(AP Photo/Moises Castillo)

23 Mar 2020 | Análisis

México avanza con sus esfuerzos para atender la crisis de desapariciones

Fortaleciendo los planes de búsqueda, abordando una “emergencia forense” y asegurando la asistencia internacional

En enero, el gobierno mexicano anunció que tiene registro de 60,053 personas que han desaparecido en el país entre 2006 y 2019, una cifra que supera por mucho la estimación oficial anterior de alrededor de 40,000. El anuncio se produjo después de que la Comisión Nacional de Búsqueda (CNB)—el organismo que coordina los esfuerzos para buscar a las personas desaparecidas—realizó una revisión exhaustiva de los datos proporcionados por las fiscalías y procuradurías a nivel federal y estatal y descubrió que no se habían incluido muchos casos de desaparición en el Registro Nacional de Personas Extraviadas o Desaparecidas (RNPED). Al presentar la nueva estadística, Karla Quintana, titular de la CNB, remarcó que “estos son datos de horror y detrás de ellas, hay historias y relatos de gran dolor para las familias”.

Es probable que este número siga siendo una subestimación, ya que 12 de las 32 fiscalías y procuradurías estatales del país no proporcionaron información a la CNB. Sin embargo, el esfuerzo del gobierno mexicano de revisar la precisión del registro y reconocer públicamente la magnitud de la crisis de desapariciones rompe con la actitud apática de los gobiernos anteriores.

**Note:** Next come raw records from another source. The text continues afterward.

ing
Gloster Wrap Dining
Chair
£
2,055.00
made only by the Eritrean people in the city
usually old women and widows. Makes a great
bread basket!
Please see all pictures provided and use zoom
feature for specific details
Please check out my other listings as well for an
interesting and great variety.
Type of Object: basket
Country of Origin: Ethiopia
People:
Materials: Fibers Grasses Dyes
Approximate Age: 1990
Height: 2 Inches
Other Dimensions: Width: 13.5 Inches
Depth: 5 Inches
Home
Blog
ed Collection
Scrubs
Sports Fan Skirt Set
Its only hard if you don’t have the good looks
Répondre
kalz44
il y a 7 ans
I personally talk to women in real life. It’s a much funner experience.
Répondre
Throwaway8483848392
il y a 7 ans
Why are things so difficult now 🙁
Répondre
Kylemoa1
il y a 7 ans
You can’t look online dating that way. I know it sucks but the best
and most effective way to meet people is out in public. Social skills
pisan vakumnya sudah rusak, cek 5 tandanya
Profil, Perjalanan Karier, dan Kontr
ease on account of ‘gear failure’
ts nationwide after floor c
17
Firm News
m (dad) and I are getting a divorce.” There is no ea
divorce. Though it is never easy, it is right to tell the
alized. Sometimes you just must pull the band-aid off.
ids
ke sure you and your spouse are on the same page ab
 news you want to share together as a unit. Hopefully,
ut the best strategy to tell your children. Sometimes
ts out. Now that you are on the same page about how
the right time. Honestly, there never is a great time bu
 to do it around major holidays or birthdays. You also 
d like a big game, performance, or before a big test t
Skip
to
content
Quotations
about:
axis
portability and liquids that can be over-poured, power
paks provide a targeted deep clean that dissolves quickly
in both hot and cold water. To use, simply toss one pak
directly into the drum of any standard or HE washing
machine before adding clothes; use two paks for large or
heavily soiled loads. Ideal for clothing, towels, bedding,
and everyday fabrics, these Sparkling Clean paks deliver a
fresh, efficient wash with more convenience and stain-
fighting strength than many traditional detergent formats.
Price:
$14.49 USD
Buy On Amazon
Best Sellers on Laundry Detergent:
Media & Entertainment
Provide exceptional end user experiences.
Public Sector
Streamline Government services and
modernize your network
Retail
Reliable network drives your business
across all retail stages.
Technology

Antes de que el Presidente Andrés Manuel López Obrador asumiera el poder en diciembre de 2018, sus predecesores habían intentado a minimizar la crisis. Durante el mandato del Presidente Enrique Peña Nieto, familiares de personas desaparecidas y organizaciones de la sociedad civil lograron impulsar la Ley General en Materia de Desaparición Forzada de Personas, Desaparición Cometida por Particulares y del Sistema Nacional de Búsqueda de Personas (Ley General), que el Congreso mexicano aprobó en noviembre de 2017. Sin embargo, mientras la ley estableció un marco para fortalecer los esfuerzos de búsqueda e investigación en casos de desaparición, el gobierno de Peña Nieto no demostró la voluntad política necesaria para implementarla.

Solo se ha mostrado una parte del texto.